The Catholic University of America

Jan. 25, 2008

CUA Architecture Lectures to Explore Irish Design Culture and Built Heritage

Catholic University's School of Architecture and Planning will present "An Exploration of Irish Design Culture and Built Heritage" as its Spring 2008 Architecture Lecture Series.

Speakers in the lecture series will explore Irish design in the city of Dublin, County Mayo and in the United States. In March, the series will feature a symposium commemorating the 250th anniversary of the birth of James Hoban, the Irish-born architect best known for designing the White House.

Talks are scheduled for 5:30 p.m. at the Edward M. Crough Center for Architectural Studies, Koubek Auditorium, unless otherwise noted.

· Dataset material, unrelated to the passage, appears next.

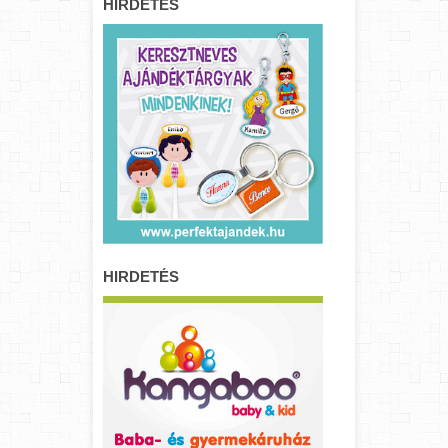
HIRDETÉS
HIRDETÉS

Monday, Feb. 4, "Dialogue vs. Manifesto: Eileen Gray vs. Le Corbusier"
Speaker: Caroline Constant, professor of architecture, University of Michigan

Monday, Feb. 11, "Architecture and the Celtic Tiger - the work of McCullough Mulvin Architects"
Speakers: McCullough Mulvin Architects, Dublin, Ireland

Thursday, March 13, from 8:30 a.m. to 4 p.m., "James Hoban, Architect of the White House: A Symposium"
Speakers: William Bushong, historian, the White House Historical Association; C.M. Harris, editor of the Papers of William Thornton; Margaret McAleer, archivist, Library of Congress; Daniel Reiff, SUNY Distinguished Service Professor Emeritus, Fredonia State University, N.Y.; Pamela Scott, independent scholar and author; and William Seale, author of "The President's House" and editor of "White House History."
Location: Stephen Decatur House Museum, 1610 H St., N.W., Washington, D.C.
This program is presented by the White House Historical Association in partnership with the Latrobe Chapter of the Society of Architectural Historians. To register, go to

Monday, March 31, "Tir Saile and the Spirit of Place: Emerging Land Sculpture and Architecture in the Landscapes of Mayo"
Speaker: Travis Price, adjunct professor, architecture; and Peter Hynes, architect, Mayo County Council, Ireland

Monday, April 14, "Ruthless Optimism"
Speaker: Lorcan O'Herlihy Architects, Los Angeles

The lectures are free and offer AIA continuing education learning units. For more information, contact Adnan Morshed, assistant professor of architecture and planning, at 202-319-5188.

MEDIA: To cover the lecture series, contact Katie Lee or Mary McCarthy in the Office of Public Affairs at 202-319-5600.


The School of Architecture and Planning at The Catholic University of America is the largest architecture school in the Washington, D.C., metropolitan area. Students utilize the nation's capital as an architecture laboratory and design in an exciting studio environment on campus. The Bachelor of Science in Architecture degree is awarded after four years of study, and the Bachelor of Architecture first professional degree is earned after one additional year. Foreign study experiences are offered as well as a joint degree program with the Department of Civil Engineering.